Excerpt to read:
"""

With a concert pretty much every day of the week, Oxford students – whether they want to perform or simply to listen – enjoy a lively music scene. The Oxford University Music Society (OUMS) is the university’s umbrella music organisation, and manages eight official student ensembles, from the Oxford University Orchestra to the Oxford University Jazz Orchestra. The variety of groups means that there is an ensemble to suit players of every technical standard. The university is also home to college choirs, acappella groups and countless student bands, so whether you want to sing at Evensong or play acoustic guitar at an open mic night, there are opportunities for performers of any genre.

Josie Perry

The Oxford Gargoyles are the university’s only jazz a capella group, renowned for musically innovative black-tied performances. We perform regularly in the UK and tour internationally – this year we spent an incredible 3 weeks touring Japan, Hong Kong, China and Macau. We also perform annually at the Edinburgh Fringe Festival: I’ve just got back from this year’s stint, which was one of the most fun (and rewarding) experiences I’ve ever had. Rehearsals are really enjoyable as well as being musically challenging: our repertoire this year has ranged from classic jazz standards such as ‘Blame it on my Youth’, to a jazz/funk reworking of ‘The Gospel Truth’ from the Disney film Hercules. I also really enjoy the social side, and have made some great friends as part of the group. Next year will be a great one to join the group, with plans for an exciting tour and recording a new studio album lined up. Auditions to welcome new members are held each October – if you love singing and want an a capella experience like no other, the Gargoyles could be for you!

"""

Parts of the exercise:
a: Answer these from the Oxford music text, one per line:
(i) How many official student ensembles does the Oxford University Music Society manage?
(ii) How long was the Oxford Gargoyles' tour of Japan, Hong Kong, China and Macau this year?
(iii) When are auditions for new Gargoyles members held?
b: Copy everything in the Oxford music text from "With a concert" down to "of any genre.".

[Data excerpts]

"""

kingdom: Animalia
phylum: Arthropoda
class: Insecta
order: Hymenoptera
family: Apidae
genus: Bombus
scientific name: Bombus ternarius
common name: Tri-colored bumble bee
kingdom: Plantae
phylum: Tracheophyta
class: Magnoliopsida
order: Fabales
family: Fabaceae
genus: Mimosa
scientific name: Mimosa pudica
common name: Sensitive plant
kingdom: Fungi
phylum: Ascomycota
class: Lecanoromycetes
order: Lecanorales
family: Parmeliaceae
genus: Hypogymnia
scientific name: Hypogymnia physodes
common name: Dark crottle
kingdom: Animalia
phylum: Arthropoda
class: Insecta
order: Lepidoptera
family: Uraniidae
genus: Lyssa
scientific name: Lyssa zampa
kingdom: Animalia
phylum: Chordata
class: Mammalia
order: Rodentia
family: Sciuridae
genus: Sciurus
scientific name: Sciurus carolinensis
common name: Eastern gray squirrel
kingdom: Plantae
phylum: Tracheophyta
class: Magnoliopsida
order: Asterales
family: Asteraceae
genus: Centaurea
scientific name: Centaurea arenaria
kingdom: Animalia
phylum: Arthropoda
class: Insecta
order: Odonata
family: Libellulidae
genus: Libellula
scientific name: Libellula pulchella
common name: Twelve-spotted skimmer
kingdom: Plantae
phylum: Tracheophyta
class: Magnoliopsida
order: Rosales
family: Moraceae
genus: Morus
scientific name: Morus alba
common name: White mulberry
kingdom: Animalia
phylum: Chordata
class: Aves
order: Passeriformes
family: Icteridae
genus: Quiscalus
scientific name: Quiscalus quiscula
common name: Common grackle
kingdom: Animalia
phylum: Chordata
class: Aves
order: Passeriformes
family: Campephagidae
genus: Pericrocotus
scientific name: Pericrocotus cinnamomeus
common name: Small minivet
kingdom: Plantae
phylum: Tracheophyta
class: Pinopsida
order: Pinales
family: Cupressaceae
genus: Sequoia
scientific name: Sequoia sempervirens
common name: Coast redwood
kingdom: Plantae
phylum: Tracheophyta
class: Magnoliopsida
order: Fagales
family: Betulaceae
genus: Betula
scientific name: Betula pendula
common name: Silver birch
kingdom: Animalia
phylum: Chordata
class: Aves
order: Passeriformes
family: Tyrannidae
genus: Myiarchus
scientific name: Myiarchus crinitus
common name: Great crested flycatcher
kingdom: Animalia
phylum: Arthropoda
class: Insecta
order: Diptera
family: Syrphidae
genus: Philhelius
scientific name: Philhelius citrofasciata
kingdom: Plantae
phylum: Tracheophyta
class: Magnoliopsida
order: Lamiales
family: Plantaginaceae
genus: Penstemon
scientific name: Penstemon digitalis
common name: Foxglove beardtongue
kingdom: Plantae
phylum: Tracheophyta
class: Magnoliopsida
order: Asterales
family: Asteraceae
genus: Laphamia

"""

Answer list:
a:
(i) Eight
(ii) 3 weeks
(iii) Each October

b:
With a concert pretty much every day of the week, Oxford students – whether they want to perform or simply to listen – enjoy a lively music scene. The Oxford University Music Society (OUMS) is the university’s umbrella music organisation, and manages eight official student ensembles, from the Oxford University Orchestra to the Oxford University Jazz Orchestra. The variety of groups means that there is an ensemble to suit players of every technical standard. The university is also home to college choirs, acappella groups and countless student bands, so whether you want to sing at Evensong or play acoustic guitar at an open mic night, there are opportunities for performers of any genre.